About this exercise »
Update the listing from the line containing "Every image in" through the line containing "-0.091661, 0.930544, -0.190943]]", inclusive, by replacing "first camera's frame" with "reference camera's frame" and leaving everything else unchanged. Omit the pictures from your answer.

***** Task material

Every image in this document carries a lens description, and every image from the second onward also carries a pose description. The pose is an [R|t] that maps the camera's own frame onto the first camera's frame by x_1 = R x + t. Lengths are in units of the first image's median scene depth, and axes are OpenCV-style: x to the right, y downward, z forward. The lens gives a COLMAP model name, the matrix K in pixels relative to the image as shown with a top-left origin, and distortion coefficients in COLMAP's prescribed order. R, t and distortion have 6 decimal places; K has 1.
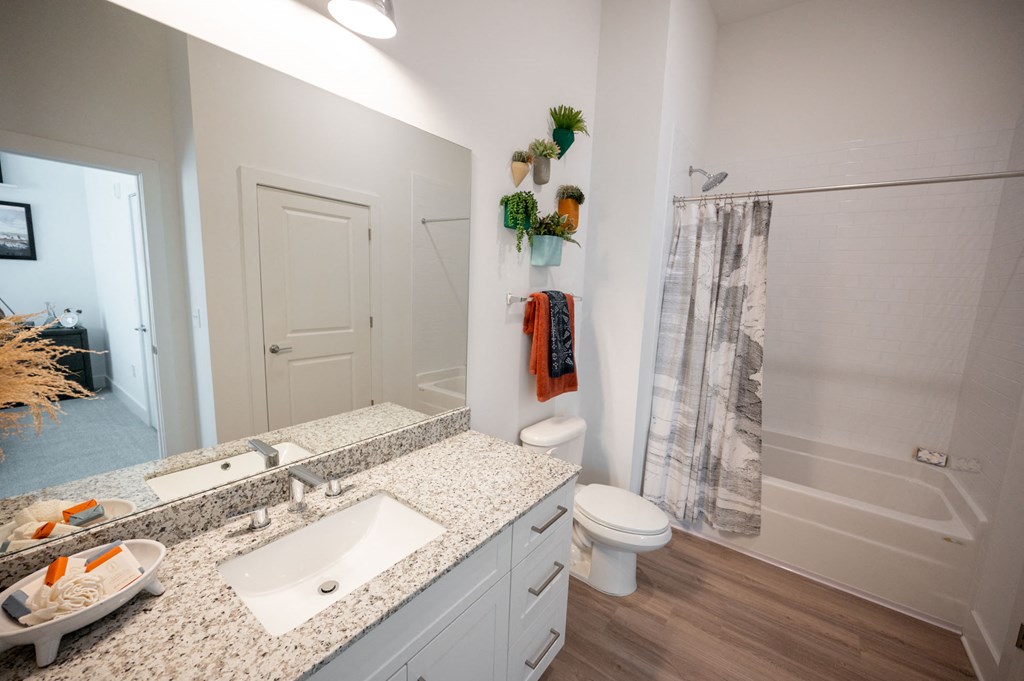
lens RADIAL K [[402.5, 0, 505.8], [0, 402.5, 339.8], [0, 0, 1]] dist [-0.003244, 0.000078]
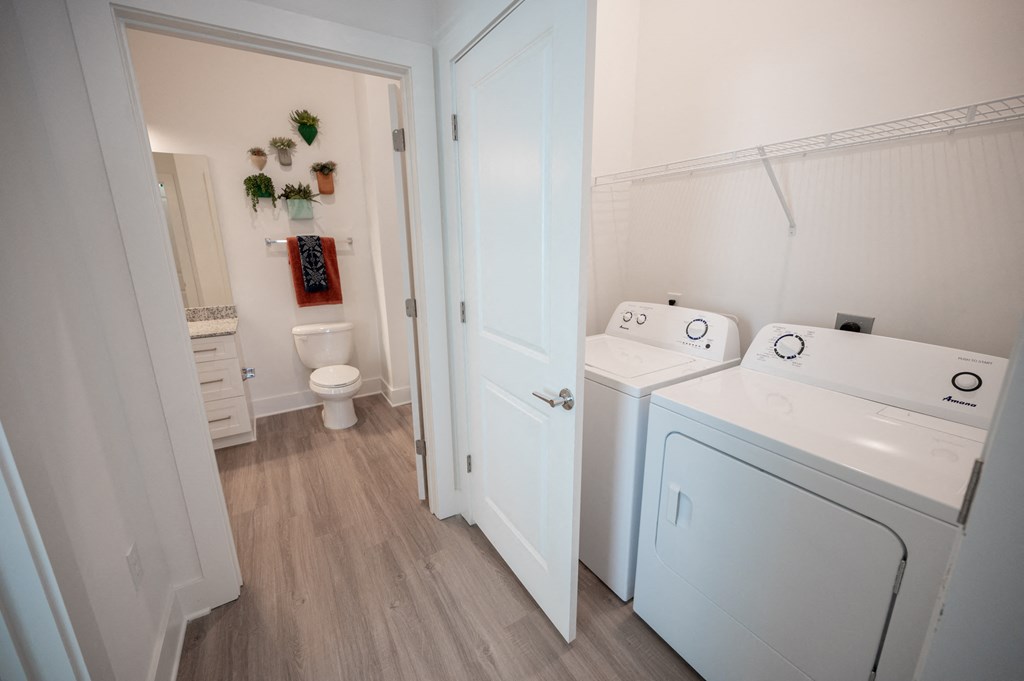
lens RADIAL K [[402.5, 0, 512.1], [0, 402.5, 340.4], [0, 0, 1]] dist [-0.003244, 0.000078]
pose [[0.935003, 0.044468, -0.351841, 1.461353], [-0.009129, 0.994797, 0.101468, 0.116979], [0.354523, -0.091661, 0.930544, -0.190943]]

**********
***** Task material

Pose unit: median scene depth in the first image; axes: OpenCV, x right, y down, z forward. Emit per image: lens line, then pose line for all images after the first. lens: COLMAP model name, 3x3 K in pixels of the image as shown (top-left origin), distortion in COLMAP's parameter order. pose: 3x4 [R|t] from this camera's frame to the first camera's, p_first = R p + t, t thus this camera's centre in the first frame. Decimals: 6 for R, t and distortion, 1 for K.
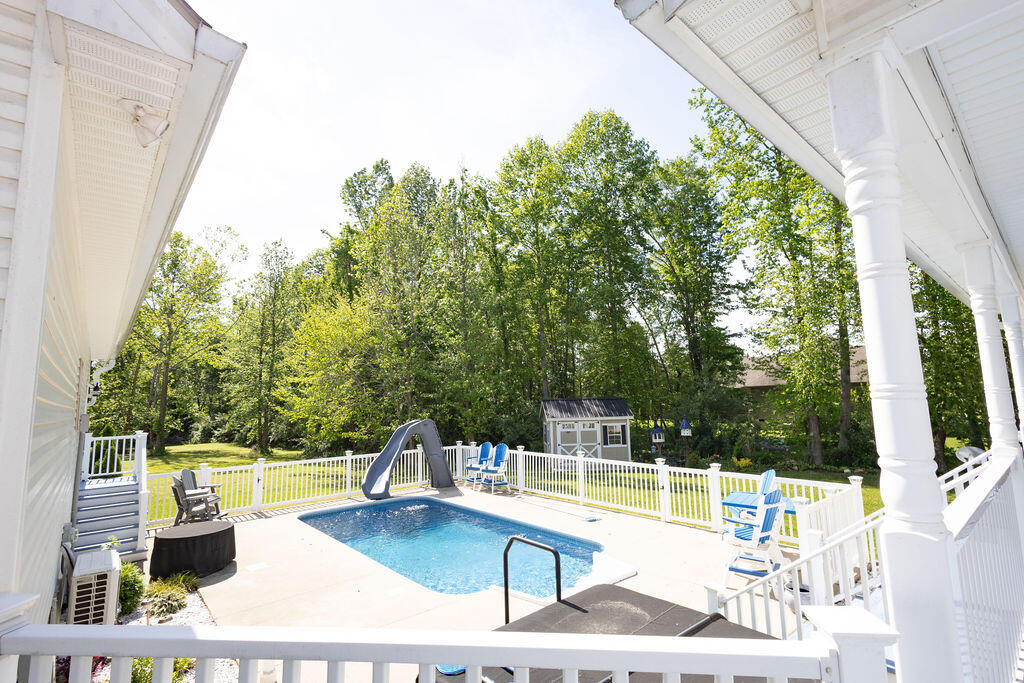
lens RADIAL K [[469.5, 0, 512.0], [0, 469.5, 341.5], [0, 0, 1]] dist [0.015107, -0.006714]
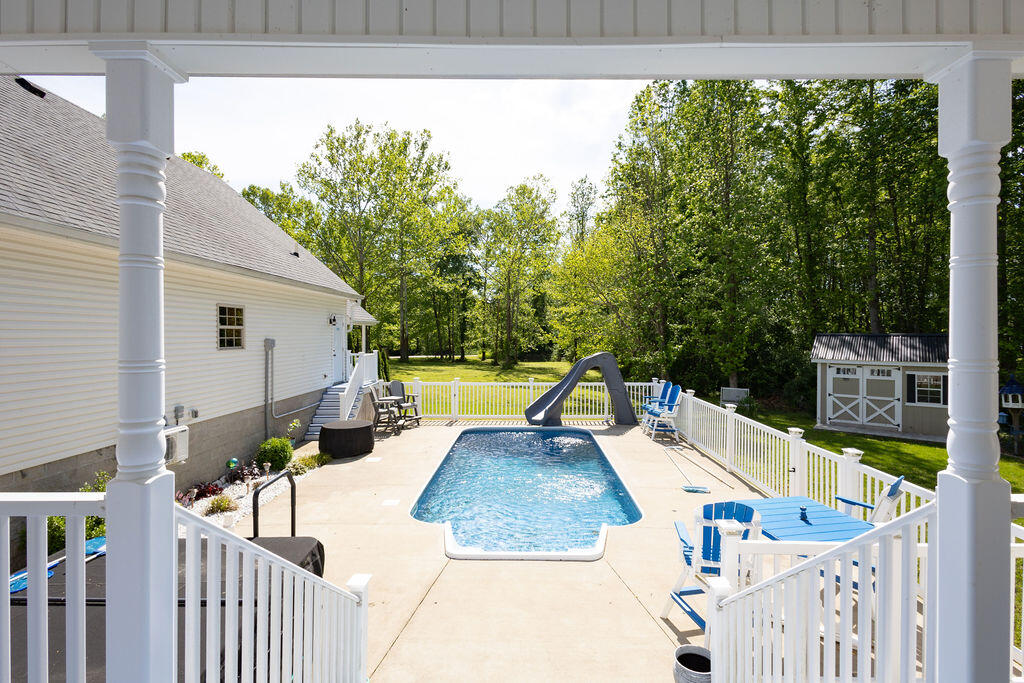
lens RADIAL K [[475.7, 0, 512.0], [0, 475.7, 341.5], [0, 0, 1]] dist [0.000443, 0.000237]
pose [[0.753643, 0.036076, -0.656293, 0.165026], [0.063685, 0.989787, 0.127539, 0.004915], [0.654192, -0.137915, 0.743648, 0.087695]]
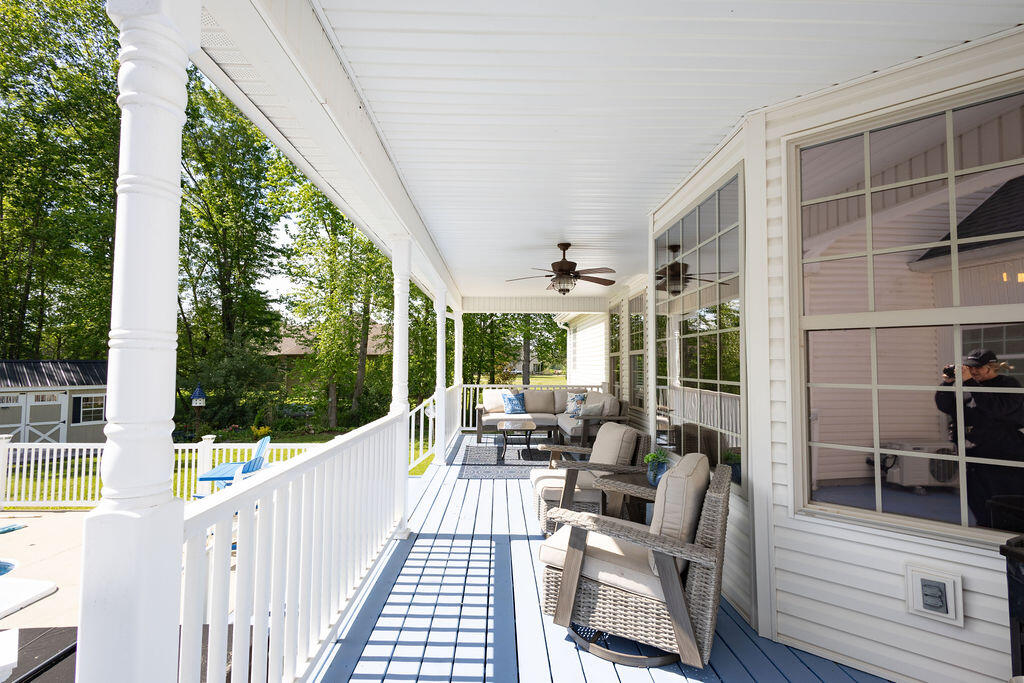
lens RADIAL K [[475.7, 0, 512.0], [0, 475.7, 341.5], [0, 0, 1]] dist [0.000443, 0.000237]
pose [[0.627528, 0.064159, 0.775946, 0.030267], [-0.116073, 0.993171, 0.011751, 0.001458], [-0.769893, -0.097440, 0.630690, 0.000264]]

**********

Answer to the exercise »
Every image in this document carries a lens description, and every image from the second onward also carries a pose description. The pose is an [R|t] that maps the camera's own frame onto the reference camera's frame by x_1 = R x + t. Lengths are in units of the first image's median scene depth, and axes are OpenCV-style: x to the right, y downward, z forward. The lens gives a COLMAP model name, the matrix K in pixels relative to the image as shown with a top-left origin, and distortion coefficients in COLMAP's prescribed order. R, t and distortion have 6 decimal places; K has 1.
lens RADIAL K [[402.5, 0, 505.8], [0, 402.5, 339.8], [0, 0, 1]] dist [-0.003244, 0.000078]
lens RADIAL K [[402.5, 0, 512.1], [0, 402.5, 340.4], [0, 0, 1]] dist [-0.003244, 0.000078]
pose [[0.935003, 0.044468, -0.351841, 1.461353], [-0.009129, 0.994797, 0.101468, 0.116979], [0.354523, -0.091661, 0.930544, -0.190943]]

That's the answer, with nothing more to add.